- Relator(a)
- Ministro Humberto Martins
- Órgão julgador
- Segunda Turma
- Data do julgamento
- 24/03/2015
- Data de publicação
- 30/03/2015
STJ – Acórdão, Rel. Ministro Humberto Martins, Segunda Turma, j. 24/03/2015, p. 30/03/2015
PROCESSUAL CIVIL. TRIBUTÁRIO. CORREÇÃO MONETÁRIA. IPI INCIDENTE DESCONTOS INCONDICIONAIS. POSSIBILIDADE DE ÊXITO DO RECURSO ESPECIAL DEMONSTRADA. REQUISITOS DA TUTELA CAUTELAR PREENCHIDOS. 1. Discute-se no recurso especial, ao qual se objetiva atribuir efeito suspensivo, o direito da requerente à correção monetária, inclusive plena, na recuperação/compensação de valores indevidamente recolhidos a título de IPI sobre descontos incondicionais. 2. O acórdão regional declarou a ilegitimidade do art. 15 da Lei n. 7.798/89, que determina a inclusão dos descontos, ainda que incondicionais, na base de cálculo do IPI, mantendo a concessão da segurança para assegurar a recuperação dos respectivos montantes indevidamente recolhidos; porém, vedou a atualização monetária dos valores, por não haver fundamento legal que legitimasse a correção monetária sobre créditos. 3. Em casos similares ao dos autos, o Superior Tribunal de Justiça tem assegurado o aproveitamento, na escrita fiscal, de montantes de IPI indevidamente recolhidos sobre descontos incondicionais, os valores a serem restituídos deverão ser corrigidos monetariamente.
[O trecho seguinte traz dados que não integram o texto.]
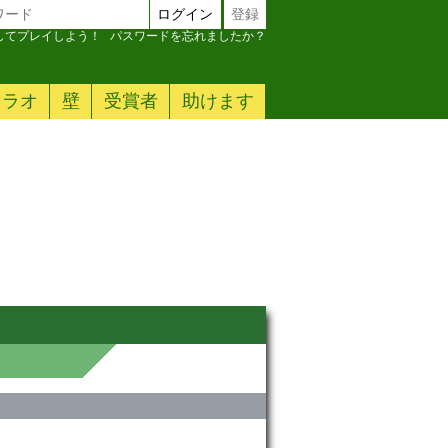
ログイン
登録
加してプレイしよう！
パスワードを忘れましたか？
ァラオ
壁
受賞者
助けます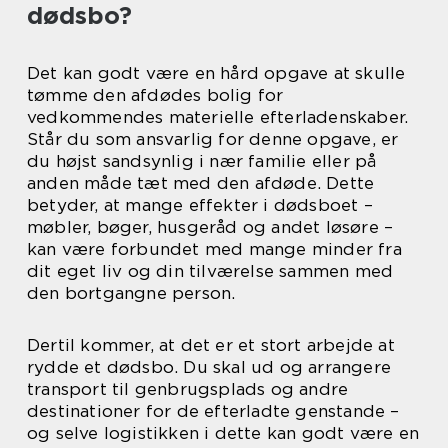
dødsbo?
Det kan godt være en hård opgave at skulle
tømme den afdødes bolig for
vedkommendes materielle efterladenskaber.
Står du som ansvarlig for denne opgave, er
du højst sandsynlig i nær familie eller på
anden måde tæt med den afdøde. Dette
betyder, at mange effekter i dødsboet –
møbler, bøger, husgeråd og andet løsøre –
kan være forbundet med mange minder fra
dit eget liv og din tilværelse sammen med
den bortgangne person.
Dertil kommer, at det er et stort arbejde at
rydde et dødsbo. Du skal ud og arrangere
transport til genbrugsplads og andre
destinationer for de efterladte genstande –
og selve logistikken i dette kan godt være en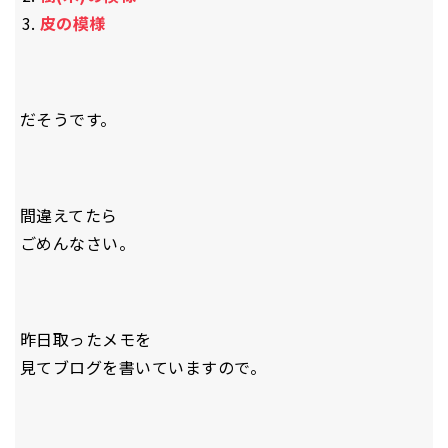
皮の模様
だそうです。
間違えてたら
ごめんなさい。
昨日取ったメモを
見てブログを書いていますので。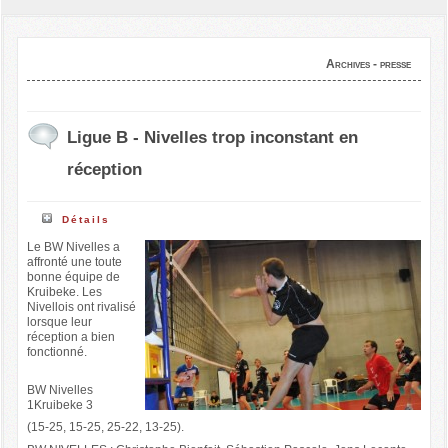
Archives - presse
Ligue B - Nivelles trop inconstant en
réception
Détails
Le BW Nivelles a
affronté une toute
bonne équipe de
Kruibeke. Les
Nivellois ont rivalisé
lorsque leur
réception a bien
fonctionné.
BW Nivelles
1Kruibeke 3
(15-25, 15-25, 25-22, 13-25).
Precedentes: REsp 1.161.208/SP, Rel. Ministro Mauro Campbell Marques, Segunda Turma, julgado em 28/9/2010, DJe 15/10/2010; AgRg no REsp 1.107.733/SP, Rel. Ministro Arnaldo Esteves Lima, Primeira Turma, julgado em 3/5/2012, DJe 10/5/2012. 4. Considero existente o fumus boni iuris, ao menos em sede de cognição sumária. Também enxergo patente o risco da demora, porquanto a ausência de efeito suspensivo possibilitará o prosseguimento da cobrança das diferenças do créditos tributários em discussão, impossibilitando a renovação da CND da empresa ora requerente. Agravo regimental improvido. (AgRg na MC n. 23.905/SP, relator Ministro Humberto Martins, Segunda Turma, julgado em 24/3/2015, DJe de 30/3/2015.)